More tech coming to Sewanhaka schools

Noah Manskar

The Sewanhaka school board approved preliminary plans Tuesday to create what the district calls equitable access to technology for all its students.

The plan would give every Sewanhaka student a computer or tablet over the course of three years using $3.2 million in state money from the 2014 Smart Schools Bond Act, which aims to increase the use of technology in schools, and $1.2 million of district funds.

“We have to find a way to be able to replenish this, to sustain it, to put into our students’ hands the technology necessary for them to be competitive with their peers,” Sewanhaka school Superintendent Ralph Ferrie said at Tuesday’s school board meeting. “I wish the technology grew on trees, but it doesn’t.”

The total rollout would take five years, with the district spending $800,000 of state money and $300,000 of its own expected savings in the first four years, said Christopher Nelson, director of Instructional Technology & Student Achievement.

After studying how other districts use technology this fall, a Sewanhaka committee led by Nelson determined a “one-to-one” model would best enhance curriculum and provide equal access to technology, he said.

The district would distribute devices in two of its six grade levels each year for three years, Nelson said. Devices would be traded in after three years, he said, so each student would use two devices during their time in Sewanhaka high schools.

A fourth year of funding would help sustain the program, Nelson said, and the district would use the fifth year to evaluate it.

Sewanhaka would have to front the cost of the state funds, with reimbursement expected within 90 days. That could pose a challenge, Nelson said.

“In a tax-cap world, that’s extremely difficult, to find funding to lay out and be reimbursed,” he said.

Savings from district’s transition to paperless textbooks, owning its own phone system and reimbursement from a federal technology funding program are expected to cover the other $1.2 million, Nelson said.

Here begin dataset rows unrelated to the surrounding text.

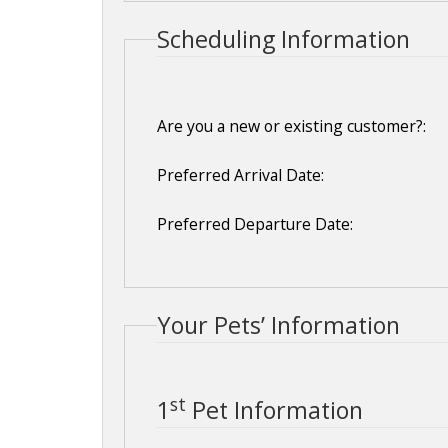
Scheduling Information
Are you a new or existing customer?:
Preferred Arrival Date:
Preferred Departure Date:
Your Pets’ Information
st
1
Pet Information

But after the first four years, he said, the district would need another funding stream to keep the program going.

The Sewanhaka school board will hold a public hearing on the technology plan at its Feb. 23 meeting, when it will also vote whether to adopt the final plan and submit it for state approval.

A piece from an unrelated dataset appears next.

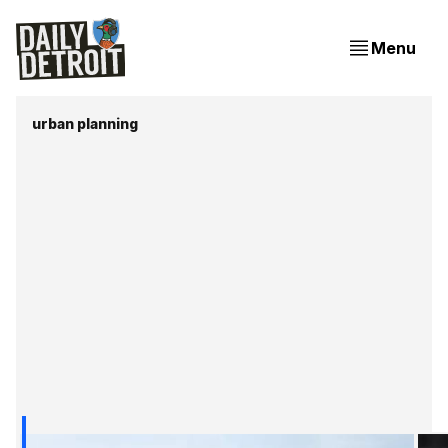
Menu
urban planning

The school board also unanimously passed Monday a resolution opposing Nassau Regional Off-Track Betting Corp.’s plans to build a video casino at Belmont Park in Elmont.

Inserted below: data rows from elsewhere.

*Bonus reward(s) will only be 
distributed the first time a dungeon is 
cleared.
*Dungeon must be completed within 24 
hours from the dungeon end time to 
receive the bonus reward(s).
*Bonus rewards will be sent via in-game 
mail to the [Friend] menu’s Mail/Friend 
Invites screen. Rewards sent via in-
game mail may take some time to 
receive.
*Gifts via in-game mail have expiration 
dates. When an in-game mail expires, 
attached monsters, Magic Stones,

Joining its New Hyde Park-Garden City Park and Floral Park-Bellerose component elementary school districts, the Sewanhaka board cited the proposed casino’s location to Floral Park Memorial High School and the Floral Park-Bellerose School as cause for concern.

Patrick Nicolosi, an Elmont civic leader and ardent casino supporter, criticized the vote, saying it’s “ironic” that the district needs revenue but doesn’t want the millions of dollars a casino could produce.

Ferrie said he agreed revenue is important, but any development must not pose a risk to student safety and any revenue “can’t be promised. It has to be actual, and it has to be consistent over time, so we can plan.”